• **TASK TO COMPLETE**:
Note how many lines in the entries contain the string "this", then give that number and nothing else.
=== SOURCE DATA ===
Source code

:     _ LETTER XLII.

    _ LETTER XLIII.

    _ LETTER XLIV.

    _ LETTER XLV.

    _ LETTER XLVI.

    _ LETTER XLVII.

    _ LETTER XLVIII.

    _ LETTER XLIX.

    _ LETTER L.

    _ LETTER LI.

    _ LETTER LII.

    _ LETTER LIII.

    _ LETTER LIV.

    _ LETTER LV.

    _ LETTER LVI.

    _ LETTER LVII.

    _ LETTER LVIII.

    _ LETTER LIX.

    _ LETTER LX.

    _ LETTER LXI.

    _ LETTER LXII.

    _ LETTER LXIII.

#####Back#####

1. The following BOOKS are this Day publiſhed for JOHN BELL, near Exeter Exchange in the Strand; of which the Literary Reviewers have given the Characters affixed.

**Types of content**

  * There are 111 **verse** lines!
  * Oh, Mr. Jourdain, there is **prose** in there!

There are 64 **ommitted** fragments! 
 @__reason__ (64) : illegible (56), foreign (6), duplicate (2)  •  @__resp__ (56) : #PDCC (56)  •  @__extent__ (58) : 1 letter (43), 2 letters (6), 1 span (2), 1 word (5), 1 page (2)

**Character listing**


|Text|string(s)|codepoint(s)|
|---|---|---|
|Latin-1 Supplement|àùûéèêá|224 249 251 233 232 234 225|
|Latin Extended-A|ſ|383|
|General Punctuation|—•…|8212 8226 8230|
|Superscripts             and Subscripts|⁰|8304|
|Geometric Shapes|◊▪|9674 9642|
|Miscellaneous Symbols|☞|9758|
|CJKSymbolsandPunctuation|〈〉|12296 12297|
===
=== SOURCE DATA ===
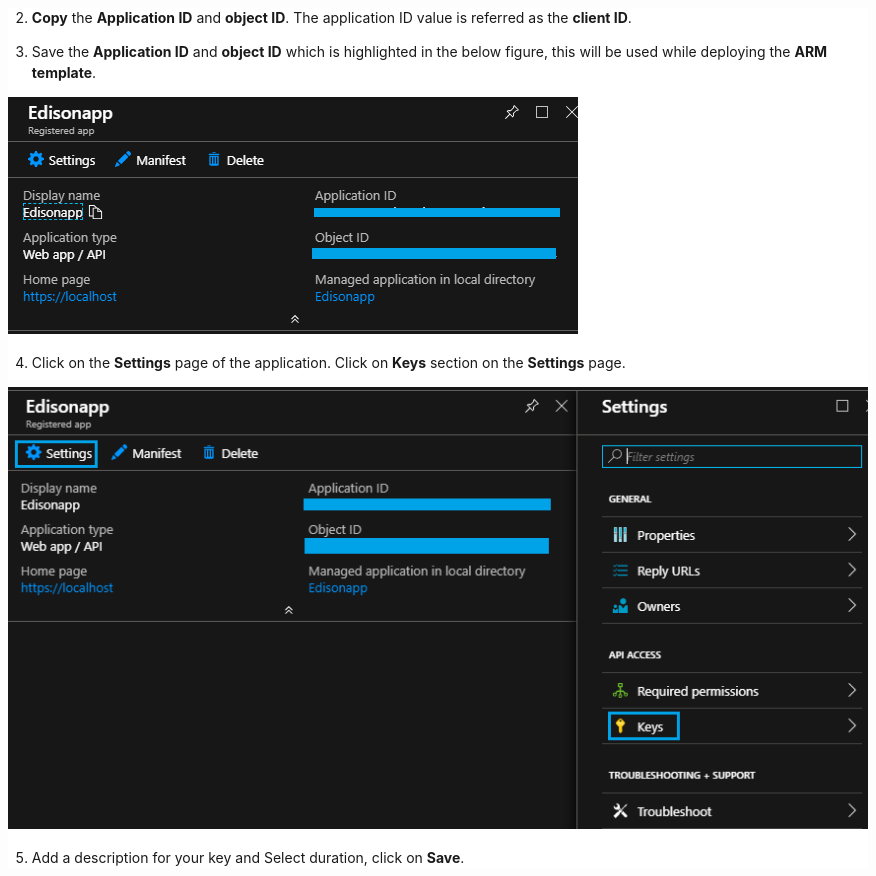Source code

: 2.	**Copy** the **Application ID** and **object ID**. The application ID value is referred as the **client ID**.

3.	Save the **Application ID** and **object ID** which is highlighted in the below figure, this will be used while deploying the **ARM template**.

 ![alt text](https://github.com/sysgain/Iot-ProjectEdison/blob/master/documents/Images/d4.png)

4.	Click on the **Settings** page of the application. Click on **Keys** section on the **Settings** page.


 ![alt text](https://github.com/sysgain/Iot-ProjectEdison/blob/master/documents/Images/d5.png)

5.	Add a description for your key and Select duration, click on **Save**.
===
• **EXERCISE SOLUTION**:
2